I did something crazy a year ago and opened a Pilates studio. I’m totally risk-averse, and it terrified me, but it’s been a wonderful journey towards success! I had worked at various studios in 3 vastly different markets over the previous 13 years, so I had a pretty good idea of what I was getting in to. BUT, it has been a wild adventure for sure, and I’ve learned a lot. Here are a few lessons I found very valuable in my first year in business!
Roll with the punches.
Things will happen that you don’t expect. I didn’t anticipate additional costs associated with the lease, (the kind you know can happen but everyone tells you they won’t). An unforeseen break-in, huge growth upon opening, etc. Learn to accept/celebrate these things, adjust your plans as needed and make sure you keep a bit of extra dough padded as a just in case, (and I’m not talking pizza dough here).
Most things will take longer AND cost more than you think.
Pad your budget by 25% minimum. Trust me.

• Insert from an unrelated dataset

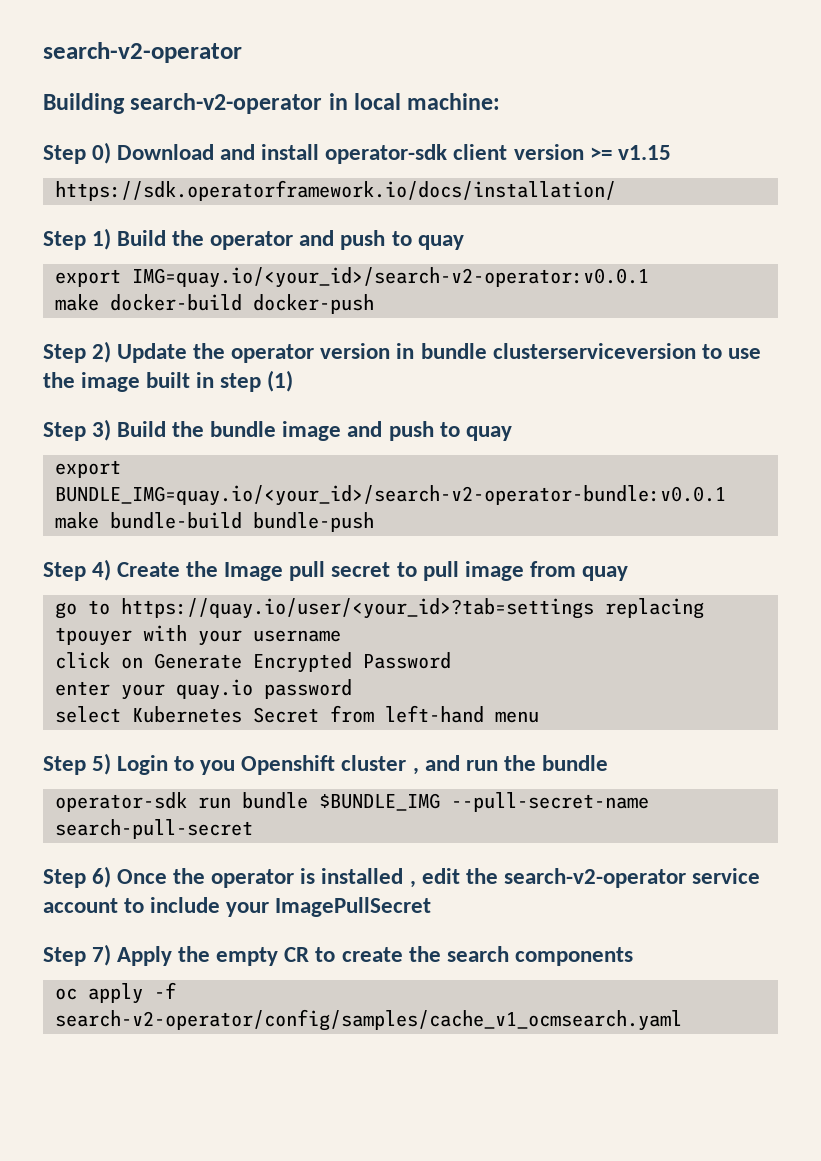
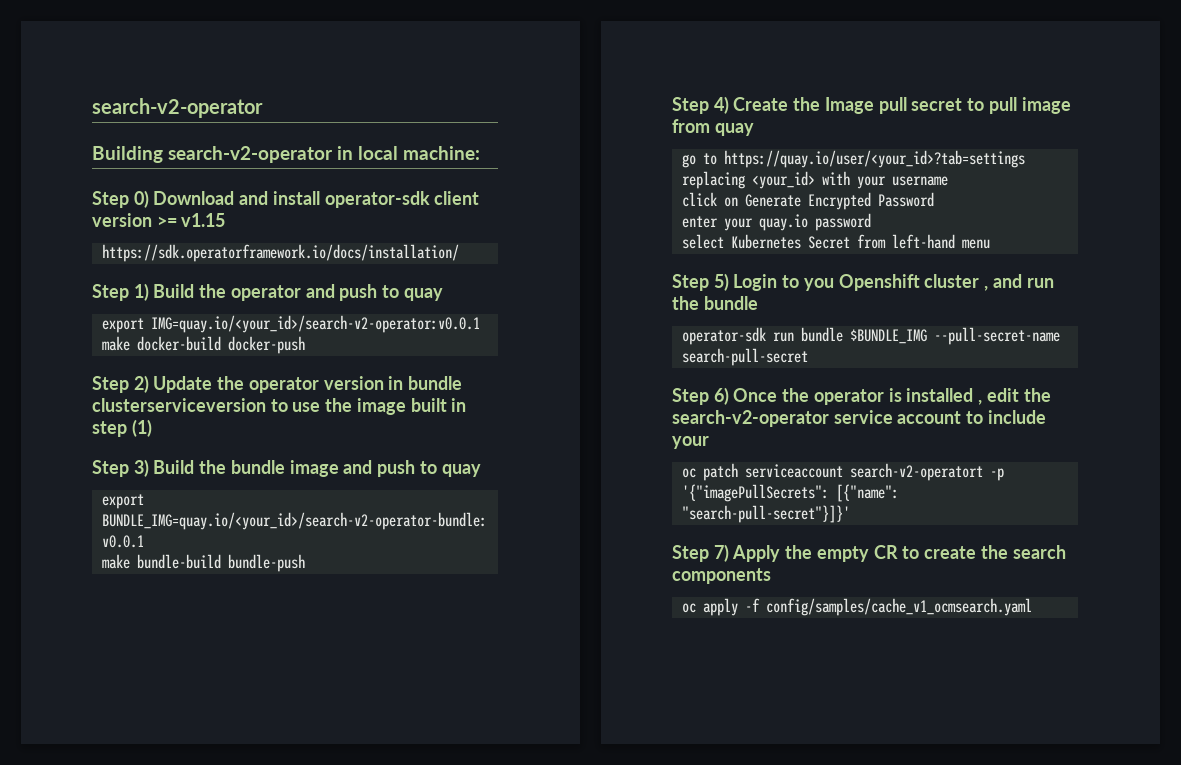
[55,627,133,646] tpouyer -> [751,171,815,189] <your_id>
[275,897,432,917] ImagePullSecret -> [681,463,1004,481] [681,484,899,502] [681,505,850,523] // oc patch serviceaccount search-v2-operatort -p '{"imagePullSecrets": [{"name": "search-pull-secret"}]}'
[55,1009,683,1031] search-v2-operator/config/samples/cache_v1_ocmsearch.yaml -> [765,598,1032,616] config/samples/cache_v1_ocmsearch.yaml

There’s a never-ending amount of work that can be done. Schedule time to do what needs to be done, put things on the back burner that don’t, delegate what you can, plan ahead when you can, and take some time to disconnect from the business, (even 10 minutes of quiet meditation), and DO YOUR PILATES! It’s what we love and it makes every day better.
It is humbling.
You have to learn a lot of new skills to run a business. Of course, at the same time you see how much you don’t know on a daily basis for the first several months. That can feel daunting and disheartening. There’s a lot of responsibility and stress that comes with owning a studio. It’s crushing sometimes, but learning to manage it is part of the deal. Sometimes I feel fancy owning a business, but I’m also the janitor. Find other small business owners locally to have a meeting of the minds and bounce ideas / bear each others burdens together.
Balance isn’t always possible.
There is no perfect balance – it is a constantly shifting thing. Sometimes the business and clients need more attention. Other times, your personal life does. I never feel like I get it “right,” but I do my best to make my schedule reflect my priorities. It’s easy to work all of the time when you have a business to run and build, but it’s important to SET all of your priorities to feel successful in your business and in life.
It takes a village.
You need help. Some of the best advice I was given was to find a good lawyer, accountant, insurance agent and real estate broker … and don’t be afraid to use them. I also found that having other Pilates studio owners to talk to is critical. It’s a unique business and few people understand it. Having a personal support system is just as important. Not only did mine help me set up the studio, but they babysat, listened to me obsess about endless details, celebrated with me, offered a shoulder to cry on – amongst many other things. They also gave me accountability to help me take time off so that I’m a better mom, wife, teacher, business owner, and woman. And let’s not forget the clients and teachers! These are the folks who keep the studio doors open. Treat them with respect and truly listen to their feedback and ideas.
Change is necessary.
Nothing stays the same. You have to try new things and see what works and be willing to change when something isn’t, even if YOU thought the idea was brilliant.
It’s hard to trust that the right clients will find you, but they will. It takes time and you have to work for it, but remember that you will attract what you want. And when those customers do find you, it makes you remember what a joy it is to do what you love daily … and that is priceless!